**Required work**.
Reproduce everything from "I'm not saying" down to "have facilitated that." in the mailing-list post comparing the Cisco 3750-X and 3850.

**Selected text**.
####################
[AusNOG] Cisco 3750-X vs 3850

Skeeve Stevens skeeve+ausnog at eintellegonetworks.com
Thu May 22 19:46:00 EST 2014


All,

I'm not saying they are bad... their rrp is identical and the 3850's are
cheaper at the moment, assuming because Cisco is pushing them.  Though
given there is very little stock at the moment until June sometime on main
models.

To clarify... I've used these and for day-to-day gig layer 3 switching,
they are basically the same as the 3750X's.  If you want the extra features
they have, great... then of course it is better for you.

Yes, the new stacking is nice... but I don't think I ever had an issue on
the 3750X's, and rarely on a 3750's.

The non-backward compatible stacking with the 3750's is annoying... they
could have facilitated that.

Re iOS-XE... love it... especially the linux shell... feels like the copied
some of Junos's features... which is cool.

If you are greenfields deployment... go the 3850's...   They just don't
register any major differences for basic layer 3 switching.


...Skeeve

*Skeeve Stevens - *eintellego Networks Pty Ltd
skeeve at eintellegonetworks.com ; www.eintellegonetworks.com

Phone: 1300 239 038; Cell +61 (0)414 753 383 ; skype://skeeve

facebook.com/eintellegonetworks ;  <http://twitter.com/networkceoau>
linkedin.com/in/skeeve

twitter.com/theispguy ; blog: www.theispguy.com


The Experts Who The Experts Call
Juniper - Cisco - Cloud - Consulting - IPv4 Brokering


On Thu, May 22, 2014 at 4:03 PM, Damian Guppy <the.damo at gmail.com> wrote:

> +1 to brads comments. We have moved over to the 3850's long ago. Not
> sure why Skeeve brought up wireless as the 3750x also had a line that
> did the wireless stuff (just not as well).
>
> Of note is the 3850 is based on ciscos new IOS XE platform and is not
> really an updated version of the 3750 but a whole new switching
> platform.
>
> --Damian
>
> Sent from my Windows PhoneFrom: Brad Peczka
> Sent: ‎22/‎05/‎2014 1:32 PM
> To: Skeeve Stevens; P. D. Castle
> Cc: ausnog at ausnog.net
> Subject: Re: [AusNOG] Cisco 3750-X vs 3850
> A 3850 is hardly just a 3750X, Skeeve.
>
> The stacking architecture on the 3850-series switches has been
> radically overhauled when compared to the 3750X. It has vastly
> superior stack bandwidth (480Gbps compared to 64Gbps) and features SSO
> across the stack - so if you cable it correctly and a switch dies,
> another one takes over and the stack keeps running without a drop.
>
> 3850s have bigger flash, more queues per port, QoS using MQC and not
> MLS, and support NetFlow!
>
> IMHO - if you're buying new switches, there is no case where you would
> buy a 3750X over a 3850 unless you're trying to expand an existing
> stack.
>
> Regards,
> -Brad.
> ________________________________________
> From: AusNOG [ausnog-bounces at lists.ausnog.net] On Behalf Of Skeeve
> Stevens [skeeve+ausnog at eintellegonetworks.com]
> Sent: Thursday, 22 May 2014 1:24 PM
> To: P. D. Castle
> Cc: ausnog at ausnog.net
> Subject: Re: [AusNOG] Cisco 3750-X vs 3850
>
> I think if you don't use wireless in the deployment context, then
> these are just 3750X's.
####################
**Records supplied**.
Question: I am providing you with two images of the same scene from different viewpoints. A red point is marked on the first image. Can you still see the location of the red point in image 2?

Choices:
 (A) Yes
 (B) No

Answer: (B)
####################
**Problem solution**.
I'm not saying they are bad... their rrp is identical and the 3850's are
cheaper at the moment, assuming because Cisco is pushing them.  Though
given there is very little stock at the moment until June sometime on main
models.

To clarify... I've used these and for day-to-day gig layer 3 switching,
they are basically the same as the 3750X's.  If you want the extra features
they have, great... then of course it is better for you.

Yes, the new stacking is nice... but I don't think I ever had an issue on
the 3750X's, and rarely on a 3750's.

The non-backward compatible stacking with the 3750's is annoying... they
could have facilitated that.